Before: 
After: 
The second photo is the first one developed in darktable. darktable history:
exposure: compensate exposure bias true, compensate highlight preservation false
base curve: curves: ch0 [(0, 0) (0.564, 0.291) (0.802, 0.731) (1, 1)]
○ ○ ○ ○ ○ ○ ○
Brief: Render every line of the material above as a Markdown table with the columns Row and Material line. Number the lines in order and omit any blank lines.

Answer in full:
| Row | Material line |
|---|---|
| 1 | Before:  |
| 2 | After:  |
| 3 | The second photo is the first one developed in darktable. darktable history: |
| 4 | exposure: compensate exposure bias true, compensate highlight preservation false |
| 5 | base curve: curves: ch0 [(0, 0) (0.564, 0.291) (0.802, 0.731) (1, 1)] |